Jun 8, 2026 · Updated Jun 10, 2026 · 4 min read

Follower count tells you how big an account is; engagement rate tells you whether anyone is actually paying attention. Here’s how to measure it on Threads, what a “good” number looks like — including real benchmarks we measured from the platform’s biggest accounts — and the traps to avoid when reading it.

How to calculate it

The simplest formula: add up the likes, replies, and reposts on a recent post, divide by the account’s follower count, and multiply by 100. Average that across the last several posts for a fairer picture. A worked example: an account with 50,000 followers whose recent posts average 600 total interactions has an engagement rate of 600 ÷ 50,000 × 100 = 1.2%. The engagement rate calculator does this automatically — from any public username, or from your own numbers — and every profile on ThreadLook shows the estimate next to its follower count.

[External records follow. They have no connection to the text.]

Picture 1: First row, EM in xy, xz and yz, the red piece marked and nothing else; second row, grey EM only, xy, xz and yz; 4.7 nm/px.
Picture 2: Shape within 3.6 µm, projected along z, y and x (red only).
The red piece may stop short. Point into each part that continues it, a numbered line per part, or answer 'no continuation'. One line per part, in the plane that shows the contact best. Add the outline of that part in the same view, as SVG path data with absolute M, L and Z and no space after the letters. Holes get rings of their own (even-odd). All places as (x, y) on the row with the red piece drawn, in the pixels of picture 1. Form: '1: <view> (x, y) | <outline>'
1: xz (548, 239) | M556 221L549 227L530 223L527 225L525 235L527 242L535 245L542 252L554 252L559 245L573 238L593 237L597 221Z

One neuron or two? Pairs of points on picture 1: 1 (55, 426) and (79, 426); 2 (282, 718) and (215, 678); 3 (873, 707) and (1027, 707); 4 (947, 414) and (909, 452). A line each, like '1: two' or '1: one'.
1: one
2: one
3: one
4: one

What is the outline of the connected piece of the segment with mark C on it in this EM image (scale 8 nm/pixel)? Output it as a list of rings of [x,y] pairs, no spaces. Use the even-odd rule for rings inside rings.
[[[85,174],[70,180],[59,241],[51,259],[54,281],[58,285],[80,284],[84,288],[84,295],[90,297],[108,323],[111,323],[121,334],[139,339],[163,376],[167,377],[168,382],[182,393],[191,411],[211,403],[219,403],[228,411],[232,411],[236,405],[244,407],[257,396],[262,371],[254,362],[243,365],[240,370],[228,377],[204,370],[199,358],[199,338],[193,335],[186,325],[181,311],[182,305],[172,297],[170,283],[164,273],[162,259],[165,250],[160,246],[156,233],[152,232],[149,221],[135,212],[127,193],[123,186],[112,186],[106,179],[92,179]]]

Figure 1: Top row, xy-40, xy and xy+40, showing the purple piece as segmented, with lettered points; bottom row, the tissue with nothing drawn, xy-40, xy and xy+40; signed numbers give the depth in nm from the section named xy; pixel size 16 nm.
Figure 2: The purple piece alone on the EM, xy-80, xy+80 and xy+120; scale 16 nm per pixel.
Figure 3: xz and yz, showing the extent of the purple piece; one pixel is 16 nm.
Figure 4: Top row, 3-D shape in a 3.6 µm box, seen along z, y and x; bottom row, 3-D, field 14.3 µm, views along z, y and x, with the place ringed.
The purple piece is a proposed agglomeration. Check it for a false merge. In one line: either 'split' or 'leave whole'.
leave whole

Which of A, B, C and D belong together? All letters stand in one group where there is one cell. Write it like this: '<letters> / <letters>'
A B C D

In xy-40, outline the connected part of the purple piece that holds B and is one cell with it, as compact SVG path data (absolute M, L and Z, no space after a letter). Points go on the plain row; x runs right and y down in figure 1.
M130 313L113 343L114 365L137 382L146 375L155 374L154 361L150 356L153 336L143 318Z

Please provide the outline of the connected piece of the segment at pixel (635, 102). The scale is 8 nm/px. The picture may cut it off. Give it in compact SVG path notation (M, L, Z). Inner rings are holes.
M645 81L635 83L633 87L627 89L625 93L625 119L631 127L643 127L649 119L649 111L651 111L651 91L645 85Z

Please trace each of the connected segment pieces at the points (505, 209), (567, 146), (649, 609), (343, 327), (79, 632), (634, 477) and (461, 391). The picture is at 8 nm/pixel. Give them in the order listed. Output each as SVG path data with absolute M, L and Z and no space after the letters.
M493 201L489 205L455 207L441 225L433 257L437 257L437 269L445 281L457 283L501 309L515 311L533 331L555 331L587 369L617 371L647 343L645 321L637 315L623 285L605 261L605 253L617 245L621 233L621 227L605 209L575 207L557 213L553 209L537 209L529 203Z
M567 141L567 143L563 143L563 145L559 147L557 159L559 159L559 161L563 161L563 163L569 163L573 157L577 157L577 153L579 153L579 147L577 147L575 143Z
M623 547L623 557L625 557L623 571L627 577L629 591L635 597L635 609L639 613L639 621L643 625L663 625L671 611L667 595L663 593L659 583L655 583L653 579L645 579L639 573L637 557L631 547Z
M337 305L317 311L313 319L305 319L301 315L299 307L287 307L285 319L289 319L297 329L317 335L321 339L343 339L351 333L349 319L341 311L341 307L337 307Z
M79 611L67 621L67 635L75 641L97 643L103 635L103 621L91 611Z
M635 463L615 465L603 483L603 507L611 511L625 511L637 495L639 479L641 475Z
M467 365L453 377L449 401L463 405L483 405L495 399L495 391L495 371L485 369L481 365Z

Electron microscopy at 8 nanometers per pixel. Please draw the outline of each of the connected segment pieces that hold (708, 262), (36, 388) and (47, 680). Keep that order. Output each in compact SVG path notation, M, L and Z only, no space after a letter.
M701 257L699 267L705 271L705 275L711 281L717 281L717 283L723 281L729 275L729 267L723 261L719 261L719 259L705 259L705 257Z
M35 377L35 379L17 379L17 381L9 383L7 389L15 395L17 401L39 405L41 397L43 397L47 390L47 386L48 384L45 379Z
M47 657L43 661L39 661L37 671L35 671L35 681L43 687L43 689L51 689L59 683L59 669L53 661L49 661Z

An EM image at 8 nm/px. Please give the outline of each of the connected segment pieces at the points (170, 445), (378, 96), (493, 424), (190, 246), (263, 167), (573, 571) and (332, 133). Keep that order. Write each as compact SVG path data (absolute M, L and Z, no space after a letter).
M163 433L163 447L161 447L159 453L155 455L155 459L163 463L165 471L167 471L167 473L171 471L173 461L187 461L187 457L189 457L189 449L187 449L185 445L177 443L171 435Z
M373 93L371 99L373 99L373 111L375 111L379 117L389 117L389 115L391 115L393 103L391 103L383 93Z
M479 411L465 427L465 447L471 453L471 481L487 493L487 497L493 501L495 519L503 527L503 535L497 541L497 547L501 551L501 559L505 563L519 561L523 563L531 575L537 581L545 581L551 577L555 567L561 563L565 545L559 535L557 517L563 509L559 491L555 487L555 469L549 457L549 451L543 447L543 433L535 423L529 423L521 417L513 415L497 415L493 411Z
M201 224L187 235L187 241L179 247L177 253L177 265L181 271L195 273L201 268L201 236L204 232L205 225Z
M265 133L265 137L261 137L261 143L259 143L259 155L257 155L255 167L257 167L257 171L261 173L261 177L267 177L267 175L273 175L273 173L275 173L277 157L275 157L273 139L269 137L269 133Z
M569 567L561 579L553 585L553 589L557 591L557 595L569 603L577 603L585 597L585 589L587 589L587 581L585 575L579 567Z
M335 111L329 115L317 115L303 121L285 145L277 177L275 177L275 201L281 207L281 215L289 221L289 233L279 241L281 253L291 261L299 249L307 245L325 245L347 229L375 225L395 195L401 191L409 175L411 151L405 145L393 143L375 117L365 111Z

What the biggest accounts actually score

To put benchmarks on real footing, we measured the 20 most-followed accounts on Threads in June 2026 (the live global leaderboard). The result is humbling for the mega accounts: the median engagement rate was 0.02%, most of the board sat between 0.01% and 0.08%, and only a single account cracked 0.5%. An account with 20 million followers typically moves a few thousand people per post — proof that audience size and audience attention are very different assets.

What counts as good

  • Under 0.5% — typical for mega accounts, as the measurement above shows. The bigger the audience, the smaller the share that engages.
  • 1–3% — healthy for mid-size accounts and solid for brands.
  • 5%+ — excellent, common for smaller accounts with a tight community.

That inverse relationship is why a creator with 50k followers often out-engages a celebrity with 5 million, and why sponsors increasingly look at engagement before audience size. When you compare two accounts, look at the engagement row, not just followers — it’s the better predictor of how a post will actually perform.

Caveats worth knowing

  • It’s a proxy.Nobody outside Meta can see impressions for someone else’s account, so rates are calculated against followers, not views. Threads’ recommendation feed shows posts to plenty of non-followers, which can push a small account’s rate above 100% of what “followers” alone would explain.
  • Small samples lie. One viral thread skews an average built on a handful of posts. Judge accounts on their last 10+ posts where possible.
  • Compare like with like. A 0.05% rate is weak for a 50k account and perfectly normal for a 20M one — benchmark against accounts of similar size.

How to use it

Vetting an influencer? Check their exact follower count and engagement together — a big audience with near-zero engagement is usually bought or dormant (see how to spot a fake account). Growing your own account? Find accounts your size that punch above their weight on the leaderboards’ engagement column and study what they post — the gap is usually content style, not size.